Whilst in my view he was less important and competent – among US top foreign policy experts – than George Kennan, Kissinger knew how to successfully make the transition from academic life to the corridors of power in Washington DC. I say that he was less competent than Kennan because he never really understood the USSR as Kennan did, nor could he get the better of Soviet diplomats the way he did with Zhou Enlai or Mao of China.

The book that launched his career was not about Metternich, but his 1957 " Nuclear Weapons and Foreign Policy”, in which he made the case for the feasability of limited nuclear wars among superpowers. The book made him one of the darlings of the military-industrial complex and impressed both Kennedy and Richard Nixon.

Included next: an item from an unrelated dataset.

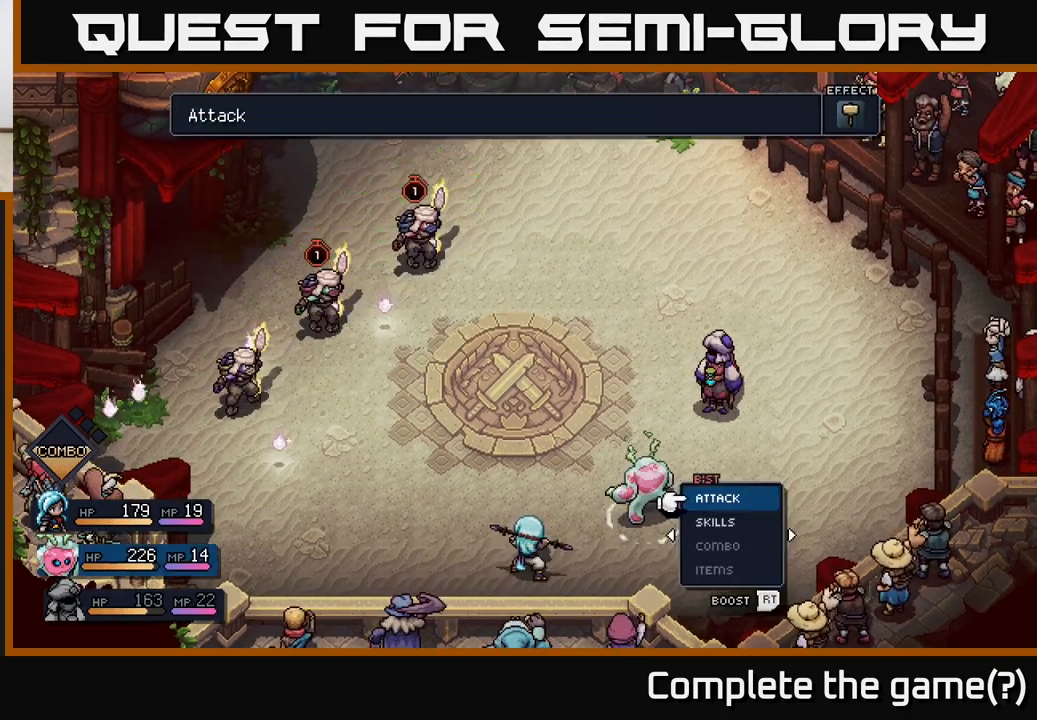
{"buttons": [], "left_stick": "center", "right_stick": "center", "events": [[317, "A", "down"], [450, "A", "up"]]}
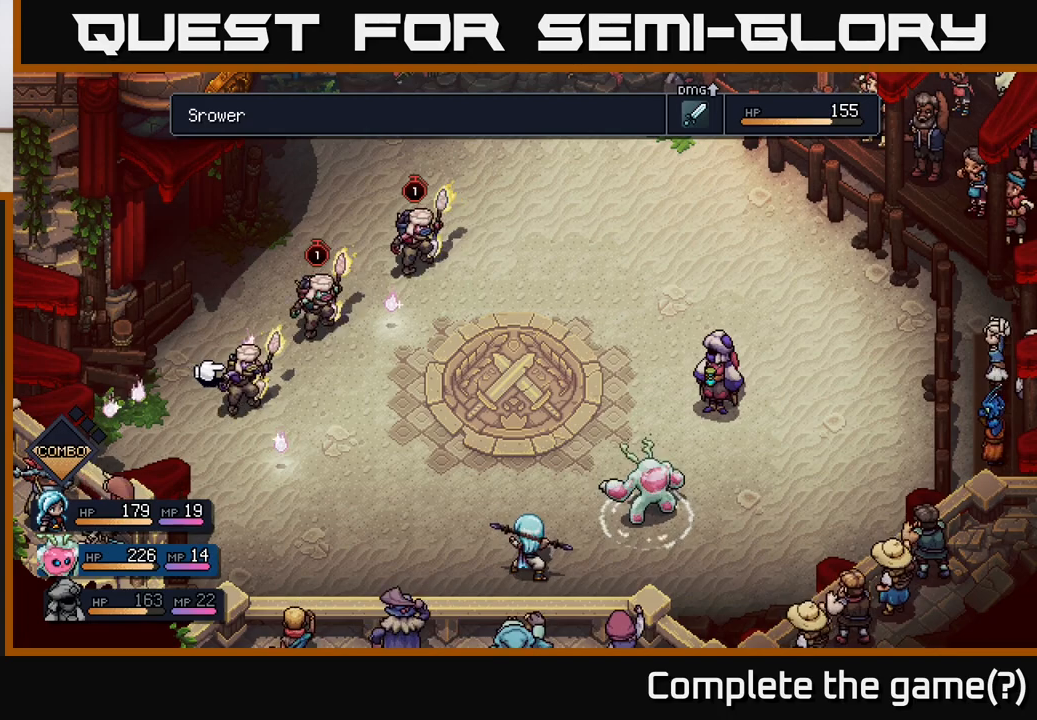
{"buttons": [], "left_stick": "right", "right_stick": "center", "events": [[383, "left_stick", "right"]]}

Kissinger also knew how to deal with political leaders -from Ceaușescu to Nixon- who had oversized egos, if not downright megalomania, like the Romanian dictator. Nixon did not like Kissinger much, he just used him. For his part, Kissinger was singing praises to Nixon during working hours, whilst calling him unstable and a drunk in evening meetings with his friends.

Kissinger honestly acknowledged that at the origin of his success in China was the chief of the Czechoslovak secret service, which was the first to bring to his attention the existence of the Sino-Soviet split. Chancellor Adenauer of Germany also helped, giving him a book on the subject written by a German intelligence official.

Kissinger was an enormously ambitious individual. He wanted a big success in China and to get it, he made the error of agreeing to the demands of the Chinese to formally consider Taiwan as part of China. He did so without informing Nixon first or indeed without having his approval. Critics contend that he did in effect hand over Taiwan to China.

Finally, unlike Kennan, Kissinger was not known to oppose NATO’s eastern expansion, nor advocate for its dissolution . His last proposal was not to keep Ukraine neutral, but to convince Kiev to give up part of Ukraine’s territory in exchange for NATO membership. Sad but true.

Why NATO is now a zombie alliance

 With the exception of the Delian League and NATO, no other politico-military alliance has been kept operational after all its objectives were met. It is highly regrettable that the American political elite refuses to see NATO for what it really is: a zombie alliance that has become a menace to European and world peace.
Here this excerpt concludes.